Emmanuel Froustey – A practical inverse problem approach for phase imaging

EPFL supervisor: Prof. Michaël Unser

Biomedical Imaging Group

The problem of imaging transparent (phase-only) specimen is commonly encountered in biology. As an alternative to hardware-based solutions, one recovers the phase information by solving the Transport of Intensity Equation (TIE) that relates the phase and the intensity images. The fundamental advantage of the TIE is that it allows one to obtain the phase image by using a standard bright-field microscope.

The goal of the project is to solve the TIE by means of an inverse problem approach. An ImageJ plugin will be implemented to compute TIE solutions and validate the applicability on real datasets.

Mustafa Abd-Ur-Rehman – Parallelization of the Webots simulation loop & the ODE physics engine

EPFL supervisor: Prof. Auke Ijspeert

The Biorobotics Laboratory

Work at Cyberbotics on the multi-threading parallelisation of the physics engine used in Webots (ODE), follwing up a previous work with them on the parallelisation of the ODE collider. This master project will focus on the parallelisation of the LCP solver and more generally the parallelisation of the Webots simulation loop, in order to improve the overall performance of the Webots on multi-core computer systems. The investigation in particular the openmp parallel programming framework.
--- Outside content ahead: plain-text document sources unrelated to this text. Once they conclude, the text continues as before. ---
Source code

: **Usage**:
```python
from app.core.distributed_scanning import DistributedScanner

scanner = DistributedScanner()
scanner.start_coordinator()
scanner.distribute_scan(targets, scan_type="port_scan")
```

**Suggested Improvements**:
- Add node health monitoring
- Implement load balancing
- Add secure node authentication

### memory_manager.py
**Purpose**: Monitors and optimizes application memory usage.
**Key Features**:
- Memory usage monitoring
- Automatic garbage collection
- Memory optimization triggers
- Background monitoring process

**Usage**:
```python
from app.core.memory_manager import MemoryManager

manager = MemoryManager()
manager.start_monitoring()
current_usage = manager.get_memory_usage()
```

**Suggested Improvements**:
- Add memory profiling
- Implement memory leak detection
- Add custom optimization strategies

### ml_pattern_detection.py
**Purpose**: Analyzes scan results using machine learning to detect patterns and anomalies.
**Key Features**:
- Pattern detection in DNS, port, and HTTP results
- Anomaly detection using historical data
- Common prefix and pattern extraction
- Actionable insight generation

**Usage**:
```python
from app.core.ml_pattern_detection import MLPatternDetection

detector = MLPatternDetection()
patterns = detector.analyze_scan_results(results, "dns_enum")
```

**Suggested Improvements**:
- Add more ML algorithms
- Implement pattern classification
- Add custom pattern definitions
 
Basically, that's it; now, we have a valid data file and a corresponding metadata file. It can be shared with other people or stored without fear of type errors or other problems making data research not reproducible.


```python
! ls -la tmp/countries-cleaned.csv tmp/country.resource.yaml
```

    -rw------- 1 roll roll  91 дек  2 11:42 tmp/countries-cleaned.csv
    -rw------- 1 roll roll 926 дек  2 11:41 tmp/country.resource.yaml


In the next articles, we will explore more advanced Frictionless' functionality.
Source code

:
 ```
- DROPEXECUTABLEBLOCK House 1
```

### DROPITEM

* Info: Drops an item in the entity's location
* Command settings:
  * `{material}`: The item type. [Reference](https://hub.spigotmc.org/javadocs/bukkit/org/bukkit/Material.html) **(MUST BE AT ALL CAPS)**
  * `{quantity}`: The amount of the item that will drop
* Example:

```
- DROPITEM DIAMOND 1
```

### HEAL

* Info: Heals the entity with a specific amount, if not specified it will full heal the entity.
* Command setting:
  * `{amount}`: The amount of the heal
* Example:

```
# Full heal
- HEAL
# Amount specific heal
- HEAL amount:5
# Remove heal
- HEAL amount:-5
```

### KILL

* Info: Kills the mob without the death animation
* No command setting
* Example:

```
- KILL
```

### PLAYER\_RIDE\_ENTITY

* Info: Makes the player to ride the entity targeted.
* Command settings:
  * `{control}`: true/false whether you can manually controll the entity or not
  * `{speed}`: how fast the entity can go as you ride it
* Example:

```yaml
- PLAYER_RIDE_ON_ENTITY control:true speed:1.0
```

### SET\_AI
Diego Marcos Gonzales – Learning dictionaries for change detection in multi-temporal and hyperspectral Remote Sensing images

EPFL Supervisors: Prof. Jean-Philippe Thiran, Frank de Morsier and Devis Tuia

Signal Processing Laboratory 5 – LTS5

The recent advances in Sparse coding and Dictionary learning have shown to be very useful for classification problem. A dictionary is learned per class and a test sample is attribute to the dictionary resulting in the best reconstruction after sparse coding. This has an important potential for classification and change detection problems in remote sensing imagery.  This project aim at focusing more particularly to hyperspectral images which are challenging since high-dimensional. Adding the spatial and temporal information in the classification/detection process will be investigated and compared with state-of-the-art classifier.